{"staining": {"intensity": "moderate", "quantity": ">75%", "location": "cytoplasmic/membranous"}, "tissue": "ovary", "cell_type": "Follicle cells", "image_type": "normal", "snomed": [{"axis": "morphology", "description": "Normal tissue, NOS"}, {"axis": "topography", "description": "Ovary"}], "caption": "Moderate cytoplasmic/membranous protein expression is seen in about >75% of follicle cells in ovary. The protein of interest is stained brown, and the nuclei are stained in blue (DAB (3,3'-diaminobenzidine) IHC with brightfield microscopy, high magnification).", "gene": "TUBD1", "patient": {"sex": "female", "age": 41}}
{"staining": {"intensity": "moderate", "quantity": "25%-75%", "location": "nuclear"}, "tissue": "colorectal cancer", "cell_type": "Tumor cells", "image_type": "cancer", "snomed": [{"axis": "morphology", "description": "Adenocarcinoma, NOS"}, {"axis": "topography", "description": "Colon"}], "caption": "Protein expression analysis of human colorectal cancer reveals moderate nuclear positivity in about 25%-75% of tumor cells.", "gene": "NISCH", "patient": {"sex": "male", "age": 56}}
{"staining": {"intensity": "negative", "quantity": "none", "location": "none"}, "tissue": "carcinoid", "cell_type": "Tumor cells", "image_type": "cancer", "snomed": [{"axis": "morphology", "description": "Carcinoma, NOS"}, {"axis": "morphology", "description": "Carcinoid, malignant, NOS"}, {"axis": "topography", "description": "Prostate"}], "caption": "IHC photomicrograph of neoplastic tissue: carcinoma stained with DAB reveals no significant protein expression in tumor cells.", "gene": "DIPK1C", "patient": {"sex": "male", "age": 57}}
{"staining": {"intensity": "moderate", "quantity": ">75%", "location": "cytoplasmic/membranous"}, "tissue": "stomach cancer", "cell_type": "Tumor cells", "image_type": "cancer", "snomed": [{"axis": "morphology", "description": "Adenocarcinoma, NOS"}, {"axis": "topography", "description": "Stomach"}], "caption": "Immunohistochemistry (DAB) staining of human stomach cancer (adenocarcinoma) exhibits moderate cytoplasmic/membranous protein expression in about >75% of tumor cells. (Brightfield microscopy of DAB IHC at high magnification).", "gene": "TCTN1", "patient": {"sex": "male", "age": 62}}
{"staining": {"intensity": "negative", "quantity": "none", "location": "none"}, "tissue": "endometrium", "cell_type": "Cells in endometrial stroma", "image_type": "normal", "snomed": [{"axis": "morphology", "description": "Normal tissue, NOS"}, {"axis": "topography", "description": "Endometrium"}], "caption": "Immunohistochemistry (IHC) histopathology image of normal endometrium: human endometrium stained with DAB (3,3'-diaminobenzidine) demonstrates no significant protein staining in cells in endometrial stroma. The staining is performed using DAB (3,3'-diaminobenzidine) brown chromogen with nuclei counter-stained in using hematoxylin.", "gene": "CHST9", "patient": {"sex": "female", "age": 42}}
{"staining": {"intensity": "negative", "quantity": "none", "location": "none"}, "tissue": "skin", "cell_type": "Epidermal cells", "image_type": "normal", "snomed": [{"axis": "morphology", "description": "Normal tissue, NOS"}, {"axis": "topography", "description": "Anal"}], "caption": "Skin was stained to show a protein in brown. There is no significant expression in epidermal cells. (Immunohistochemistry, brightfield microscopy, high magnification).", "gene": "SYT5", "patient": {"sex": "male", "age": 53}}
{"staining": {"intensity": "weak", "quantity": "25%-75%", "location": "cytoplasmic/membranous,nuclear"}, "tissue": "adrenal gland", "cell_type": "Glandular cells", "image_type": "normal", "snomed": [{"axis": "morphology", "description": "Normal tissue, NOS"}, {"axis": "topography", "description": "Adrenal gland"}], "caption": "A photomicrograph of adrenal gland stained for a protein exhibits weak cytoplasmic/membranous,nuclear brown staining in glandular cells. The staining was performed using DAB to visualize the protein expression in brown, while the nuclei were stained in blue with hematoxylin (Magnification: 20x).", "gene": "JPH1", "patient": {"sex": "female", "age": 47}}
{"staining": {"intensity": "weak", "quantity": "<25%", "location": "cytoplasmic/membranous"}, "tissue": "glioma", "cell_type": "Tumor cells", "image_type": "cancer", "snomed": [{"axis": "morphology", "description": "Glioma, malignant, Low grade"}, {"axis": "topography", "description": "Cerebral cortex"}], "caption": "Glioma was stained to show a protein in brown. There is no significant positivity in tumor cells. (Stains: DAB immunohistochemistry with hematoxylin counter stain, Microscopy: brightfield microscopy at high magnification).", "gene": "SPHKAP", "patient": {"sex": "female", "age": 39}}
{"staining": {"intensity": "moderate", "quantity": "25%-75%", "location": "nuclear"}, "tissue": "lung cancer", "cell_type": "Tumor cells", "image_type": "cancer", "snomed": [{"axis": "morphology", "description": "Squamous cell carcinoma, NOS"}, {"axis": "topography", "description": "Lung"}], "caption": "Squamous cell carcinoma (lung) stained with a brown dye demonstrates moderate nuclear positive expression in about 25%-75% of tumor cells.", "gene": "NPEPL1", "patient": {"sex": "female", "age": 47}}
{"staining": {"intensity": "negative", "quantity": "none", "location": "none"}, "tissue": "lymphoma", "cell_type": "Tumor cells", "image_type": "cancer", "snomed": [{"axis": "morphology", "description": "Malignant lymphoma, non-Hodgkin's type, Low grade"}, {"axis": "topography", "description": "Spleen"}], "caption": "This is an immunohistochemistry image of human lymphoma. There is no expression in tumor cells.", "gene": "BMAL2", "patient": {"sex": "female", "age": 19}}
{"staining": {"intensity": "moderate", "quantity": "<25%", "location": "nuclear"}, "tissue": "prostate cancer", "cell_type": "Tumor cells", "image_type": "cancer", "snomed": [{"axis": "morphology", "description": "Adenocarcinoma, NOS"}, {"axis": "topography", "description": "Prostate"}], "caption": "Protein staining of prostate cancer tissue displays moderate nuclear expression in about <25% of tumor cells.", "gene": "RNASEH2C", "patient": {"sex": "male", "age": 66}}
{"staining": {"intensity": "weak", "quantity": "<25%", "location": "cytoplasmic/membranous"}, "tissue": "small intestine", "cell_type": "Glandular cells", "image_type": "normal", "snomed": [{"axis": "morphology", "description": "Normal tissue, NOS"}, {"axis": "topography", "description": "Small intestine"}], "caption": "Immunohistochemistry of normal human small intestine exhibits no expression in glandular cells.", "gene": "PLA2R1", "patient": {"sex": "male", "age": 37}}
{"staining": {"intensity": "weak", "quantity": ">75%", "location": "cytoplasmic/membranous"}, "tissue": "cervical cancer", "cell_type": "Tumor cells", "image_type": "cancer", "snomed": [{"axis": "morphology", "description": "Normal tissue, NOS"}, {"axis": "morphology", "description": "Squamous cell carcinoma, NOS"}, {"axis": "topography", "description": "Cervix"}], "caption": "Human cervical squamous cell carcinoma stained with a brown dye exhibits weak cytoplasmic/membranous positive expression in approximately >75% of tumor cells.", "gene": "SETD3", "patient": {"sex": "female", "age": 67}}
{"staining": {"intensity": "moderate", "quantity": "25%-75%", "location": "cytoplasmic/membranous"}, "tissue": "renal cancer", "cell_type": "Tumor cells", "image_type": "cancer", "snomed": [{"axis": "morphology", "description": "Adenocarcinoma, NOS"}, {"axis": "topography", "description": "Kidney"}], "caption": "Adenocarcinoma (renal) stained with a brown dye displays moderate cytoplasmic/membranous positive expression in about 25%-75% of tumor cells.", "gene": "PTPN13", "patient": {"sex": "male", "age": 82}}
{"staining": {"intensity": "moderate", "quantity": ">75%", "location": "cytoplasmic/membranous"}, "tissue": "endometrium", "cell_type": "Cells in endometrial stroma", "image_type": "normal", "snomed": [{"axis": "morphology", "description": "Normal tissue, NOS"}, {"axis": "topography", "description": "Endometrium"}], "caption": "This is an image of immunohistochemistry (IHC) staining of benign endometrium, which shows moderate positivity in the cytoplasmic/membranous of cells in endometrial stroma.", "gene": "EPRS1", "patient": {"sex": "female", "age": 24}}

= = =

Aim of the exercise.
Where the data above reaches the line holding "of normal human", begin printing, and stop after the line holding "cervical squamous cell". Each line must be reproduced exactly, with nothing else added.

Task answer.
{"staining": {"intensity": "weak", "quantity": "<25%", "location": "cytoplasmic/membranous"}, "tissue": "small intestine", "cell_type": "Glandular cells", "image_type": "normal", "snomed": [{"axis": "morphology", "description": "Normal tissue, NOS"}, {"axis": "topography", "description": "Small intestine"}], "caption": "Immunohistochemistry of normal human small intestine exhibits no expression in glandular cells.", "gene": "PLA2R1", "patient": {"sex": "male", "age": 37}}
{"staining": {"intensity": "weak", "quantity": ">75%", "location": "cytoplasmic/membranous"}, "tissue": "cervical cancer", "cell_type": "Tumor cells", "image_type": "cancer", "snomed": [{"axis": "morphology", "description": "Normal tissue, NOS"}, {"axis": "morphology", "description": "Squamous cell carcinoma, NOS"}, {"axis": "topography", "description": "Cervix"}], "caption": "Human cervical squamous cell carcinoma stained with a brown dye exhibits weak cytoplasmic/membranous positive expression in approximately >75% of tumor cells.", "gene": "SETD3", "patient": {"sex": "female", "age": 67}}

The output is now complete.